▶ _Texto de origen_:
═══

La rapidez con la que hoy se construyen ciertos contenidos, llenos de títulos, antetítulos y subtítulos vacíos, termina sacrificando el vínculo humano que debe existir entre el cronista y sus lectores.
“No es ná el bailá, sino el dar la vuelta”
Lo realizado por Jorge Mario es una narración detallada, humana y profundamente sensible, como deben relatarse las grandes historias.
Su crónica nace desde la esencia misma del género periodístico: contar hechos reales con humanidad, profundidad y emoción. Y él sabe hacerlo porque entiende que para llegar al lector es necesario relatar cada incidencia, cada detalle y cada sentimiento contenido en la historia.
Por eso impacta no solo a los jurados, sino también a ese público deseoso de conocer las historias completas, de “cabo a rabo”.
El duelo convertido en Carnaval
En esa temporada fantástica llamada Carnaval de Barranquilla, llena de ingenio y tradición, desfilan cada martes muchas “viudas carnavaleras”, cuya viudez dura apenas un día para despedir al eterno Joselito Carnaval, el personaje que muere para resucitar 365 días después.
Pero lo que inspira al narrador de esta crónica es algo mucho más profundo: la decisión de Manuela Gómez Bancelin, artista clown, danzante consagrada y capitana por primera vez del colectivo artístico “La Puntica No Má”.
Apenas dos meses después de perder a su compañero de vida y padre de sus hijas, Juan Felipe Espinosa Builes, decidió salir al Carnaval no para despedir al ficticio borrachón mujeriego y carnavalero, sino para honrar la memoria de quien fue su compañero en la vida, el arte y la cultura.
Juan Felipe falleció un sábado 13 de diciembre del año anterior, y aun así Manuela decidió enfrentar el dolor en medio de la fiesta más grande de Barranquilla, sin pensar en el qué dirán, sino en la necesidad de transformar su duelo en un homenaje de amor.
Un amor libre y apasionado
Como se detalla en la crónica, el amor los hizo libres.

═══

▶ _Conjunto de datos_:
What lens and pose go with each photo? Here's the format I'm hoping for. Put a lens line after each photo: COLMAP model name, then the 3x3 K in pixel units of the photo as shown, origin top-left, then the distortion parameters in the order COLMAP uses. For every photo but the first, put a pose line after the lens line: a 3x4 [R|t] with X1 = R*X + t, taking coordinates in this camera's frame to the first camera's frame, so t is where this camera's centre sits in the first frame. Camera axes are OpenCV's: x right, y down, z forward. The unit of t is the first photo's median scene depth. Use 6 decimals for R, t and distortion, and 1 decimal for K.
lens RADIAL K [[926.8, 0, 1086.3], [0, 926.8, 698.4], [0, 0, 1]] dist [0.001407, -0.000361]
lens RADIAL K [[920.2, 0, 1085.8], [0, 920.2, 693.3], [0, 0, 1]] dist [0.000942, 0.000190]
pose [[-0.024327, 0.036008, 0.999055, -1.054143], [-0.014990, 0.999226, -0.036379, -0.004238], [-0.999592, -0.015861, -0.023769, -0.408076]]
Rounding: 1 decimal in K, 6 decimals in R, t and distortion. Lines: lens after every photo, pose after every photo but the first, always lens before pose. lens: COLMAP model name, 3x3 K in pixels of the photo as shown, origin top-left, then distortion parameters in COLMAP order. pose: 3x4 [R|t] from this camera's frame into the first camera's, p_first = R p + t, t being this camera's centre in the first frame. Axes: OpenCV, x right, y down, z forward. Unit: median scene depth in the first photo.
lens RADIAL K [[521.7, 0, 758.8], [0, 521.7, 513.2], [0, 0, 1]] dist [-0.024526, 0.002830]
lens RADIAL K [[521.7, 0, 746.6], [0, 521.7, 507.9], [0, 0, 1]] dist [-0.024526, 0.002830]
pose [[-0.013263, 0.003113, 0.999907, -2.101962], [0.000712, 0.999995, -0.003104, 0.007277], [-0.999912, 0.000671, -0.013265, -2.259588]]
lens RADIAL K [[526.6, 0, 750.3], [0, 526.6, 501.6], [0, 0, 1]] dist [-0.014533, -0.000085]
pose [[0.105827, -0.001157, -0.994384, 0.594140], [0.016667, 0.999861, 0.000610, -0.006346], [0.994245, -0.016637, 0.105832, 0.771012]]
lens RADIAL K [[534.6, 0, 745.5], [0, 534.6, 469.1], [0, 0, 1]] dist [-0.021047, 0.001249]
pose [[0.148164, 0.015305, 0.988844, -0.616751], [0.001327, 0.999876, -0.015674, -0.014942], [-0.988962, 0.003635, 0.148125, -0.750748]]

═══

▶ _Preguntas de comprensión_:
- a) Indica si cada afirmación coincide con el texto de origen: (i) Juan Felipe Espinosa Builes murió un sábado 13 de diciembre; (ii) Manuela Gómez Bancelin ya había sido capitana de "La Puntica No Má" antes de este Carnaval; (iii) Joselito Carnaval resucita 365 días después de morir. Responde sí o no y cita las palabras del texto que lo deciden.
- b) Copia sin cambios todo el fragmento del texto de origen que va desde "Apenas dos meses" hasta "y la cultura.".
Las entradas no hacen falta para resolver nada de lo que se pide.

▶ _Lista de respuestas_:
- a)
(i) Sí: «Juan Felipe falleció un sábado 13 de diciembre del año anterior».
(ii) No: «capitana por primera vez del colectivo artístico “La Puntica No Má”».
(iii) Sí: «el personaje que muere para resucitar 365 días después».

- b)
Apenas dos meses después de perder a su compañero de vida y padre de sus hijas, Juan Felipe Espinosa Builes, decidió salir al Carnaval no para despedir al ficticio borrachón mujeriego y carnavalero, sino para honrar la memoria de quien fue su compañero en la vida, el arte y la cultura.